**EXERCISE REQUIREMENTS:**
From the passage about the September blizzard in the Rockies, set down word for word the part that begins with "We and others" and ends with "hard to test.".

**GIVEN PASSAGE:**

|---|

30 Oct 2019 | OP ED Watch

We and others have noted the annoying tendency of climate alarmists to dismiss cold events as just weather while pointing to warm ones as man-made climate change. But Marshall Shepherd folds himself double on this issue in Forbes in an unusually thorough way, insisting that the September blizzard in the Rockies is just weather and, being unrelated to climate change, is caused by it. As with the joke about what you get if you cross a deconstructionist with a mafioso (someone who makes you an offer you can’t understand) the resulting argument is hard to test.

Shepherd’s reasoning, as in the cliché, must be seen to be disbelieved. He starts out polemically that “I predicted several days ago that some people would be tweeting that this early season snowstorm in parts of the Rocky Mountain region somehow refutes anthropogenic climate change.” Then he went all reasonable, saying “It was as predictable as the sunrise or a pendulum changing sides. By now, we are used to seeing people tweet such things on a cold day or when it snows. The counter punch that I often hear is that “people do the same thing with a hot day or a heatwave.” The reality is that cherry-picking one day, one storm, or one week of weather to describe climate change is problematic and may reveal a lack of understanding of weather and climate.”

|---|

**INFORMATION:**
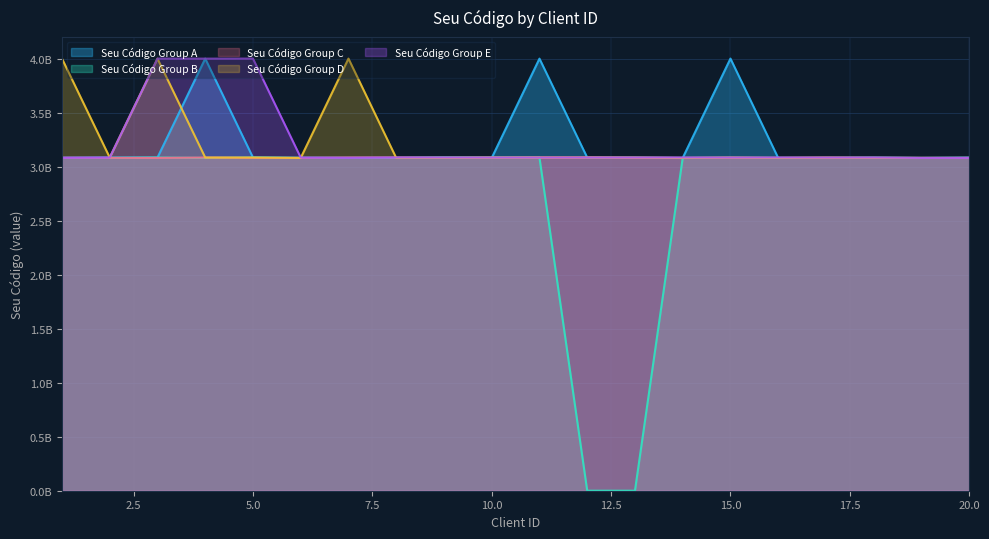

How many positive values does the Seu Código Group B series have?

18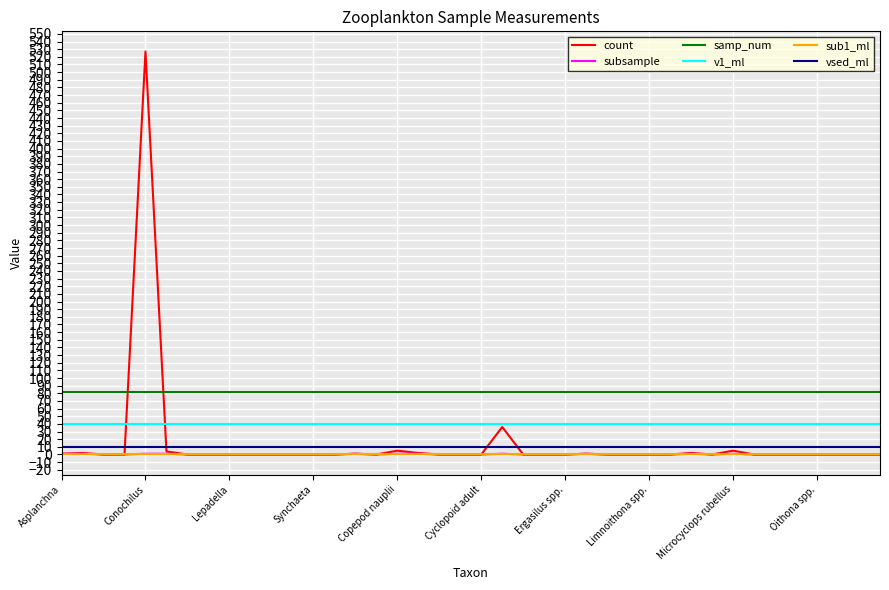

Which series has the largest total across all categories?

samp_num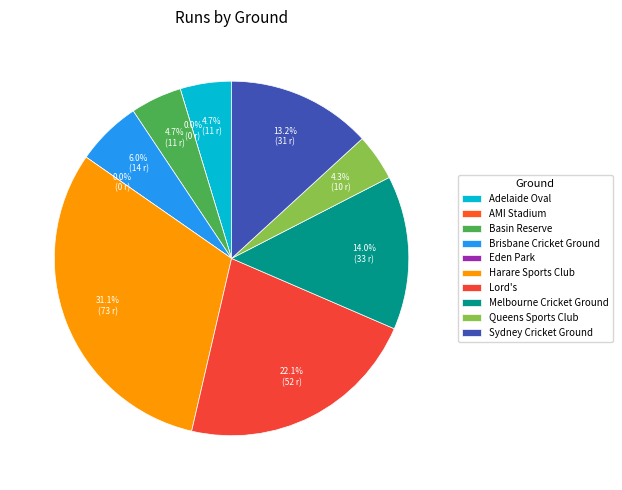

How many segments does this pie chart have?

10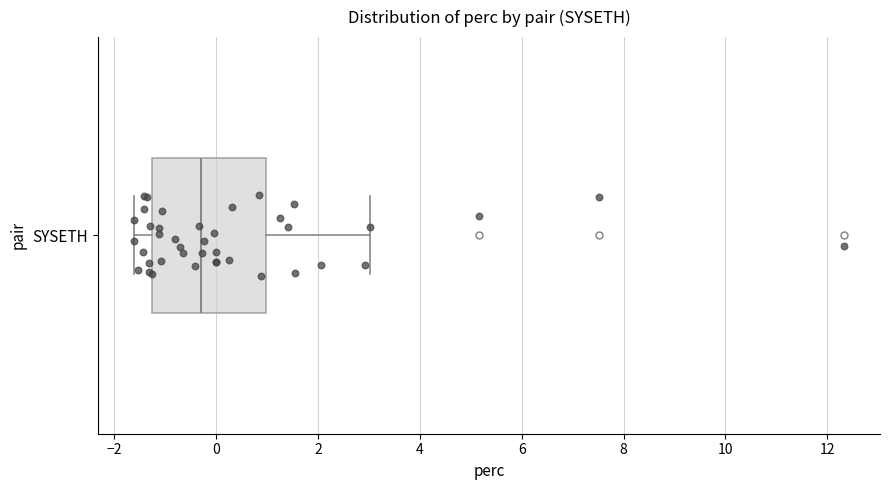

Transcribe this box plot: give where the median line is, the range the box spans, and where the two whiskers end, as read against the x-axis. The values are not printed on the chart, so give them approximately, as read against the axis.

median -0.4, box -1.2 to 1.0, whiskers -1.6 to 3.0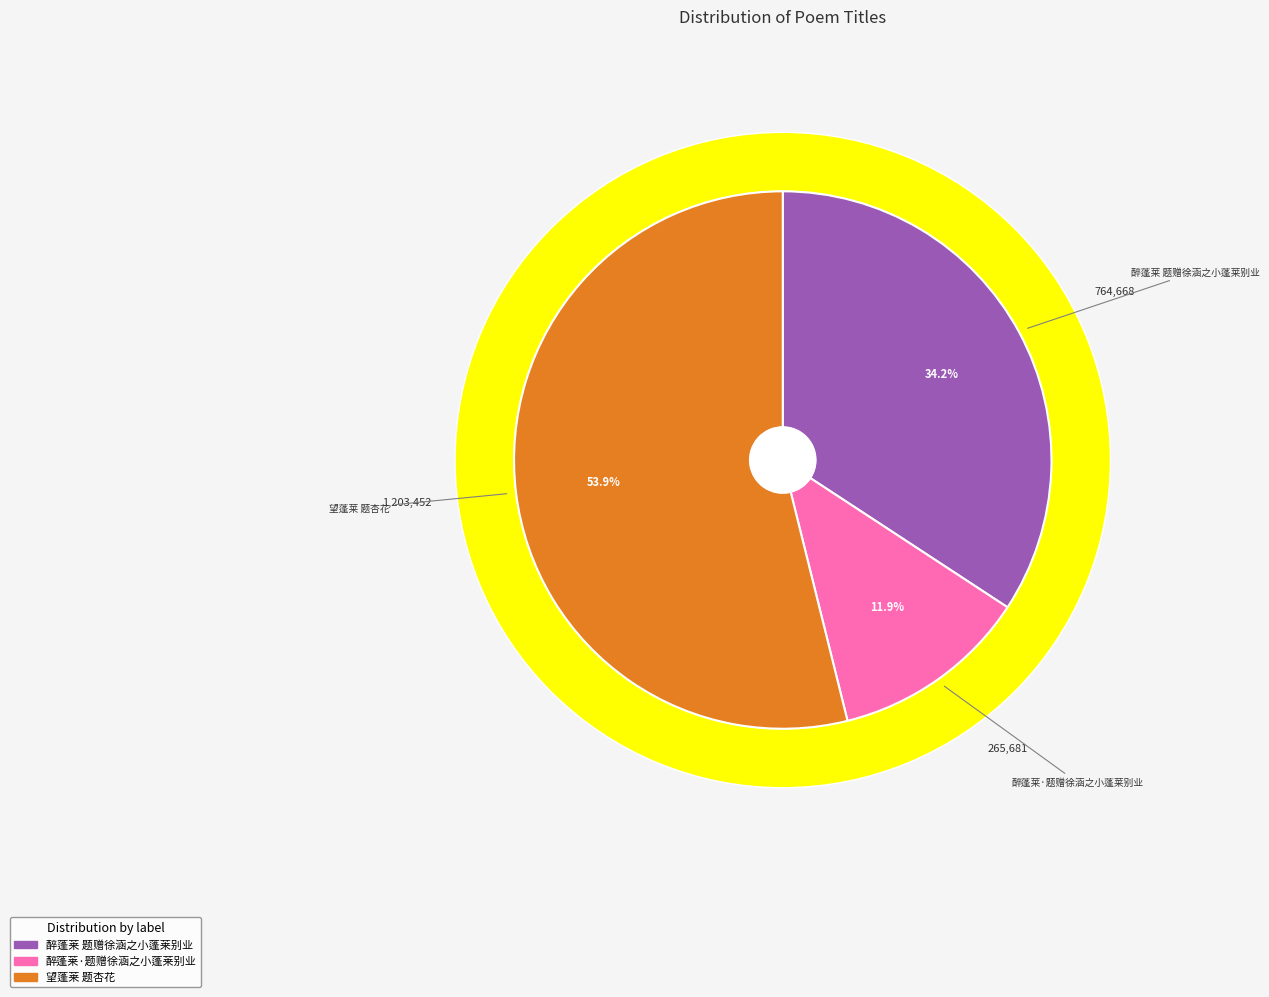

The 醉蓬莱 题赠徐涵之小蓬莱别业 slice represents 34% of the pie. True or false?

True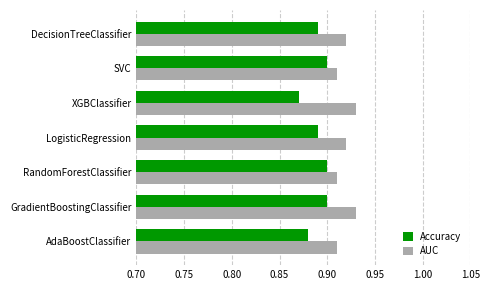

List the series in order of their peak value, lowest first.

Accuracy, AUC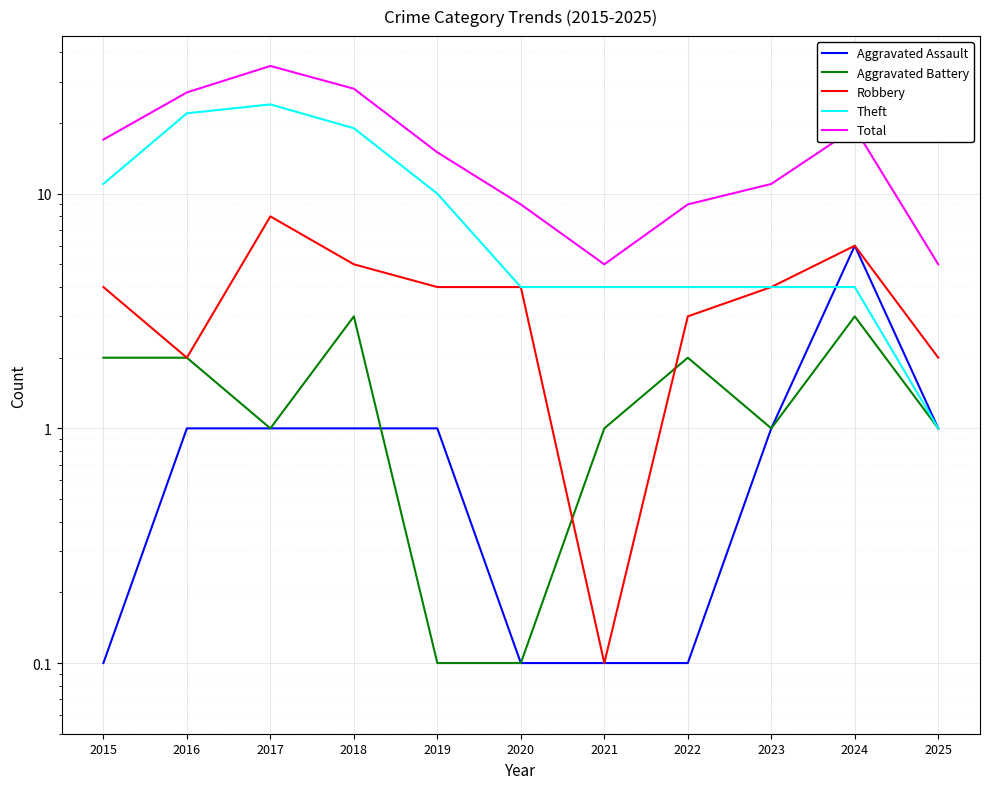

The value of Total at 2020 is 2.6. True or false?

False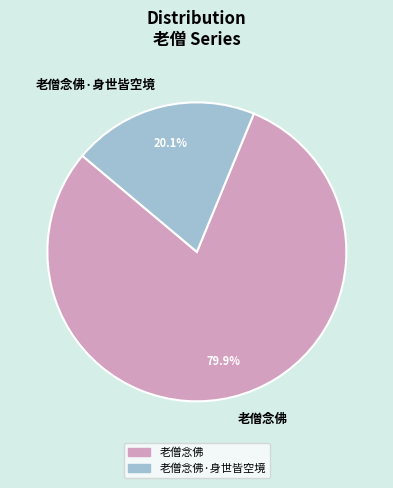

To the nearest percent, what portion does 老僧念佛 represent?

80%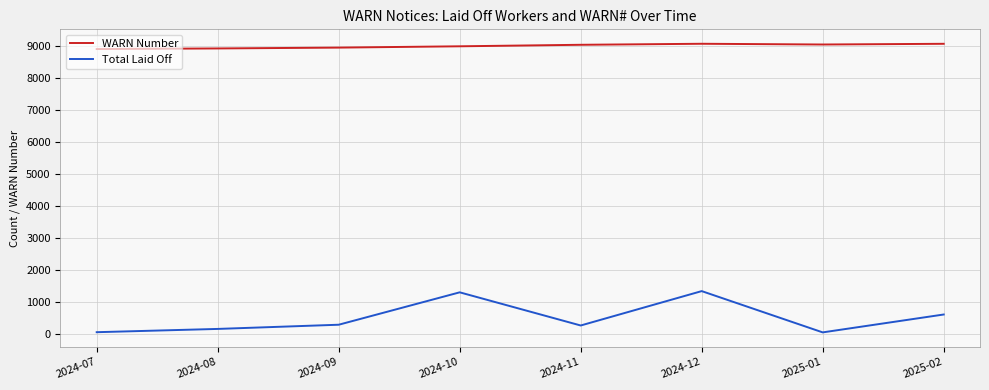

What is the total value across all series at 2024-11?

9290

|---|

**OUTPUT OF THE TASK:**
We and others have noted the annoying tendency of climate alarmists to dismiss cold events as just weather while pointing to warm ones as man-made climate change. But Marshall Shepherd folds himself double on this issue in Forbes in an unusually thorough way, insisting that the September blizzard in the Rockies is just weather and, being unrelated to climate change, is caused by it. As with the joke about what you get if you cross a deconstructionist with a mafioso (someone who makes you an offer you can’t understand) the resulting argument is hard to test.